Stated goal 1 ::
Set down the listing below word for word, starting at its first line and ending at the line that contains "Dot at: (210, 226)", with both of those lines included.

[start Text section]

Josh Richardson and Payton Pritchard outscored their reserve counterparts 43-3 in Boston’s win

New York Knicks v Boston Celtics Photo by Maddie Malhotra/Getty Images

1. After a couple of difficult years in Philadelphia and Dallas, Josh Richardson seems to have found a home with the Boston Celtics. Richardson scored a season-high 27 points, aided in part by hitting 5-of-7 three-pointers.

It’s the three-point shot where Richardson has made the most improvement. He’s up to 40.5% on the year, which is his best rate since he became a regular rotation player.

Richardson drilled three big triples in the fourth quarter. On this one, he uses the jab step to get the big man rocking backwards. From there, it’s rise and fire:

Same spot, different process, same result:

Then Richardson sealed it with yet another triple:

Beyond the shooting, Richardson made plays as a driver and he grabbed five rebounds, handed out four assists and snagged three steals. It was all-around terrific night for the reserve wing.

2. This game didn’t feature monster assist numbers, but Boston piled up 23 dimes on 42 buckets. That’s a greater than 50% rate and shows they are moving the ball well.

This first play has some good movement around the perimeter, capped off by Marcus Smart making a nice extra pass to Robert Williams:

Boston got a handful of good looks out of plays where they “wheeled” around the backline of New York’s defense. On this one, Smart kept his dribble before finding Jayson Tatum on the cut. Tatum dumped it off to Williams for the easy one:

3. Jaylen Brown has become such a good shooter. Off-the-dribble pullups, spot-ups, contested shots. Whatever the shot, Brown can make it.

You can’t give Brown this kind of space anymore:

Then again, pressing up and contesting Brown doesn’t really work anymore either:

On this play, Nerlens Noel has to be conscious of Brown using the crossover to drive. Brown uses that threat to rock right into another pullup, as Noel is on his heels a bit:

4. As good as the start and end were for the Celtics, the third quarter was a mess. The Knicks blitzed Boston to the tune of 41 points in the period. Old friends Kemba Walker (17 points) and Evan Fournier (11 points) were the main culprits. Walker in particular was a surprise, as this was his first game action in three weeks, since being removed from the Knicks rotation.

Ime Udoka said postgame that he was “livid” about the lack of energy and focus on defense during the third quarter. He got into the team about it and Boston picked things back up in the fourth quarter.

[end Text section]
[start Rows]

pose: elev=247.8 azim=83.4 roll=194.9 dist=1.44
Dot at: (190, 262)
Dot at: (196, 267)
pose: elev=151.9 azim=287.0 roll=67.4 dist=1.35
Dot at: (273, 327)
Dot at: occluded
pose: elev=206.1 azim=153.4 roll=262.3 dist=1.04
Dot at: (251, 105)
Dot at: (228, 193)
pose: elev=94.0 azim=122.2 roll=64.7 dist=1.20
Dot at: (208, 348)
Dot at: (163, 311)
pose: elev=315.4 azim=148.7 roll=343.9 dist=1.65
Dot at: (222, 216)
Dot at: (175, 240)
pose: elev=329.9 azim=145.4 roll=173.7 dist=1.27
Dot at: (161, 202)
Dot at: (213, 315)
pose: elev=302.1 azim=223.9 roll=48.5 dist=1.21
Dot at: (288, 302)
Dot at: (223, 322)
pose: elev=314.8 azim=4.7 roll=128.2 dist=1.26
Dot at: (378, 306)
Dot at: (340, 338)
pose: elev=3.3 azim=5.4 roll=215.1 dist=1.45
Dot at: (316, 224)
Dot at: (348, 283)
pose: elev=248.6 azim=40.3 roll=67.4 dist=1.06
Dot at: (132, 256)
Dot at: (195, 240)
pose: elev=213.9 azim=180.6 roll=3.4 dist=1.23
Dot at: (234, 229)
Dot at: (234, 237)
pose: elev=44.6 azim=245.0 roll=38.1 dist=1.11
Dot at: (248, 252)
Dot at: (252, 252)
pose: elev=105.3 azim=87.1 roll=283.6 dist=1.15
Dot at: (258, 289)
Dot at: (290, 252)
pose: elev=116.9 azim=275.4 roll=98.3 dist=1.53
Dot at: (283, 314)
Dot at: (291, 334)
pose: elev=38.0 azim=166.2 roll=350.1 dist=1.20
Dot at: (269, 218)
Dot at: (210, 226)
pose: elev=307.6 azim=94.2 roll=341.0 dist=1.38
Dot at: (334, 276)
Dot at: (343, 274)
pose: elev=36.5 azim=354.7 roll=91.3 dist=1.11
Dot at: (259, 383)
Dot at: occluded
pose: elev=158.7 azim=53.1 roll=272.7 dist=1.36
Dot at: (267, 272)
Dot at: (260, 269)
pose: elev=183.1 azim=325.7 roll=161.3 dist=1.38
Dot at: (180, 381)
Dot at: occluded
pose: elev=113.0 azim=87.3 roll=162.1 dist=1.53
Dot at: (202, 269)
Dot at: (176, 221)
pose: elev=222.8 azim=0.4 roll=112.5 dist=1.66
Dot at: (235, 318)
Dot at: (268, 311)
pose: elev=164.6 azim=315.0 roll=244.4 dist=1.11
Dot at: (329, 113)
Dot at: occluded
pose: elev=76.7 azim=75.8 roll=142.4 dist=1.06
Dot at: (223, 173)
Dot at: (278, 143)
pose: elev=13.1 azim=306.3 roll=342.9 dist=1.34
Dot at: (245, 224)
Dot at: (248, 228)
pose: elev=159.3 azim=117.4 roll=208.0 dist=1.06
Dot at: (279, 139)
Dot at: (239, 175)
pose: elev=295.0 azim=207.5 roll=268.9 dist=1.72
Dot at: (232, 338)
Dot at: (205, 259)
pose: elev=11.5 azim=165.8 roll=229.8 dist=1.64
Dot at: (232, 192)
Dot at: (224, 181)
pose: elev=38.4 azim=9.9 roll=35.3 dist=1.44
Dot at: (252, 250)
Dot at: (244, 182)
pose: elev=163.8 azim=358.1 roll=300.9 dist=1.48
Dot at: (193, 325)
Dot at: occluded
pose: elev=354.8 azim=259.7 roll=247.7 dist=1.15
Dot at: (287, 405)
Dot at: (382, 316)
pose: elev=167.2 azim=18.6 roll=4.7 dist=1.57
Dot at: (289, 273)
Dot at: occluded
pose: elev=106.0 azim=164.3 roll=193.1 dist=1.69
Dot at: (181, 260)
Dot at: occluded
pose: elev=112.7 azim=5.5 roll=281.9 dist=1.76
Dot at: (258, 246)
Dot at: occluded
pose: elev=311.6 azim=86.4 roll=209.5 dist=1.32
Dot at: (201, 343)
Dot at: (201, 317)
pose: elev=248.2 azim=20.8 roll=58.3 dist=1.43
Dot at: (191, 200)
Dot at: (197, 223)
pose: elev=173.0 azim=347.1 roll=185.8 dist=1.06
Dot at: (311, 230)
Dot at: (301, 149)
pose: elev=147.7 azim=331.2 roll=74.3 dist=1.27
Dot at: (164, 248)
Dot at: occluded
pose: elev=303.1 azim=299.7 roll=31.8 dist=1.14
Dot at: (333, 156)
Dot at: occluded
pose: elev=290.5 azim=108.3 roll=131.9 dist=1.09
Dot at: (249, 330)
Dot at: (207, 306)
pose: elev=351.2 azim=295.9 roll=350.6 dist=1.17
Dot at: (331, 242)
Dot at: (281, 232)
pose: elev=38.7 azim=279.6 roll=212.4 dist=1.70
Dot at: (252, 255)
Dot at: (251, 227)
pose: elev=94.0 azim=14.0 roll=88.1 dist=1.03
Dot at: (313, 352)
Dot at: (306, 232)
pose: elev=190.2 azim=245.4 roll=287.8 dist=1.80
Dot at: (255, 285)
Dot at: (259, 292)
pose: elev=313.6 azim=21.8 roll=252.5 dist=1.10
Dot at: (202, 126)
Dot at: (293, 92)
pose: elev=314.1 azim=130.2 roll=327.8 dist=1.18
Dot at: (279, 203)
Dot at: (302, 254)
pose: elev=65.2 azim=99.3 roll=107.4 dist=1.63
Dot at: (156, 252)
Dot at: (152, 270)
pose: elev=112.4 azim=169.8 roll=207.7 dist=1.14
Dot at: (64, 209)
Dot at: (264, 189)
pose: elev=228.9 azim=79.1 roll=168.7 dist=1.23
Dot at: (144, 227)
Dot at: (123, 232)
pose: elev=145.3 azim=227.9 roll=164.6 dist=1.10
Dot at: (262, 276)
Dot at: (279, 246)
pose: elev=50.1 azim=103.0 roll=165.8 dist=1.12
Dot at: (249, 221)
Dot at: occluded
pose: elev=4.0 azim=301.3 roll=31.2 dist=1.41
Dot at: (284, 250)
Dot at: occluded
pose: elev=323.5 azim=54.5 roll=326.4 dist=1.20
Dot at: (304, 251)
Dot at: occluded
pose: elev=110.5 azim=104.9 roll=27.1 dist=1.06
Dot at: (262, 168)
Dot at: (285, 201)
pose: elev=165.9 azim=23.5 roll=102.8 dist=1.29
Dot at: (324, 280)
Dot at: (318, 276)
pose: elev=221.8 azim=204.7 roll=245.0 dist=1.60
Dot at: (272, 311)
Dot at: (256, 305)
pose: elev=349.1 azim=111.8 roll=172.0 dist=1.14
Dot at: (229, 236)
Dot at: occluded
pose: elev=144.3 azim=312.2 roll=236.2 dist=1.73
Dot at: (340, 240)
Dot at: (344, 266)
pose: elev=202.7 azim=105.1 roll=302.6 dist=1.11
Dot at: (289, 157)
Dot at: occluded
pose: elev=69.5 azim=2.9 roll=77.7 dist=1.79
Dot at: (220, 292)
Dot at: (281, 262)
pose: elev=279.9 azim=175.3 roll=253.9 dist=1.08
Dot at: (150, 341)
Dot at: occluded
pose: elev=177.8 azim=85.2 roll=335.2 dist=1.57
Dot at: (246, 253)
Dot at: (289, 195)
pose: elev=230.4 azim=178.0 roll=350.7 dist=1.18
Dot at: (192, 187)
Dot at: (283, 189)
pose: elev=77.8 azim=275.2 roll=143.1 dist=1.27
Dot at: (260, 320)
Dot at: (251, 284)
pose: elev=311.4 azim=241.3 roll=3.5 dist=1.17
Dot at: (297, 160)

[end Rows]

Stated goal 2 ::
Resume the recap of the Celtics' win over the Knicks from the point at which it stops.

Exercise answer 1 ::
pose: elev=247.8 azim=83.4 roll=194.9 dist=1.44
Dot at: (190, 262)
Dot at: (196, 267)
pose: elev=151.9 azim=287.0 roll=67.4 dist=1.35
Dot at: (273, 327)
Dot at: occluded
pose: elev=206.1 azim=153.4 roll=262.3 dist=1.04
Dot at: (251, 105)
Dot at: (228, 193)
pose: elev=94.0 azim=122.2 roll=64.7 dist=1.20
Dot at: (208, 348)
Dot at: (163, 311)
pose: elev=315.4 azim=148.7 roll=343.9 dist=1.65
Dot at: (222, 216)
Dot at: (175, 240)
pose: elev=329.9 azim=145.4 roll=173.7 dist=1.27
Dot at: (161, 202)
Dot at: (213, 315)
pose: elev=302.1 azim=223.9 roll=48.5 dist=1.21
Dot at: (288, 302)
Dot at: (223, 322)
pose: elev=314.8 azim=4.7 roll=128.2 dist=1.26
Dot at: (378, 306)
Dot at: (340, 338)
pose: elev=3.3 azim=5.4 roll=215.1 dist=1.45
Dot at: (316, 224)
Dot at: (348, 283)
pose: elev=248.6 azim=40.3 roll=67.4 dist=1.06
Dot at: (132, 256)
Dot at: (195, 240)
pose: elev=213.9 azim=180.6 roll=3.4 dist=1.23
Dot at: (234, 229)
Dot at: (234, 237)
pose: elev=44.6 azim=245.0 roll=38.1 dist=1.11
Dot at: (248, 252)
Dot at: (252, 252)
pose: elev=105.3 azim=87.1 roll=283.6 dist=1.15
Dot at: (258, 289)
Dot at: (290, 252)
pose: elev=116.9 azim=275.4 roll=98.3 dist=1.53
Dot at: (283, 314)
Dot at: (291, 334)
pose: elev=38.0 azim=166.2 roll=350.1 dist=1.20
Dot at: (269, 218)
Dot at: (210, 226)

Exercise answer 2 ::
The worry is that if this happened against a good team, you might not be able to recover for a win. Putting together four quarters of good basketball remains elusive for Boston this season.

5. One thing that was good to see was the Celtics sticking with it and working for baskets. This is a great cut by Jaylen Brown, but a better block by Nerlens Noel. The good part is Brown sticks with it and gets the hoop:

This is a big play by Robert Williams, considering time and score. He reads his man has gone to help on Brown’s drive. That leaves Williams to clean it up:

On this drive, Jayson Tatum misses after some contact. Instead of throwing his hands to the heavens for a call that will never come, Tatum sticks with it and tips it in:

After they let the officiating throw them off against the Golden State Warriors the night before, Boston played through the rough patches here and got some needed baskets.

6. Speaking of Robert Williams, he was Boston’s only effective big in this game. Due to some foul trouble, he only played 29 minutes, but they were good ones. Williams put up 15 points and grabbed eight rebounds (four offensive). He also had his this simple, yet smart and effective assist to Jaylen Brown:

Williams’ feel for the game is off the charts. He just needs to slow down a little bit on occasion, but that will come the more he plays.

7. The Celtics need Al Horford and Grant Williams back as soon as possible. Not just because both are good rotation bigs, but because it should put Enes Freedom back into the “break glass in case of emergency” role.

Freedom’s final stat-line from this one may not look bad. Heck, he was +13, while Robert Williams was -4. But that’s a great example of single-game plus/minus not being a great indicator of play.

Freedom’s defense is a liability, but that was known. What’s more concerning is that his hands don’t seem the same. It used to be that if he got his hand on a ball, it was his. Now, he regularly fumbles passes or rebounds. Not sure if something is wrong, or if he’s just slipped, but it’s a very clear thing each time he plays.

8. One night after Aaron Nesmith (who was good again on defense and on the boards) made the most of his increased playing time, Payton Pritchard did the same. Pritchard broke out of a season-long slump with 16 points on 6-of-10 shooting, including 4-of-7 from behind the arc.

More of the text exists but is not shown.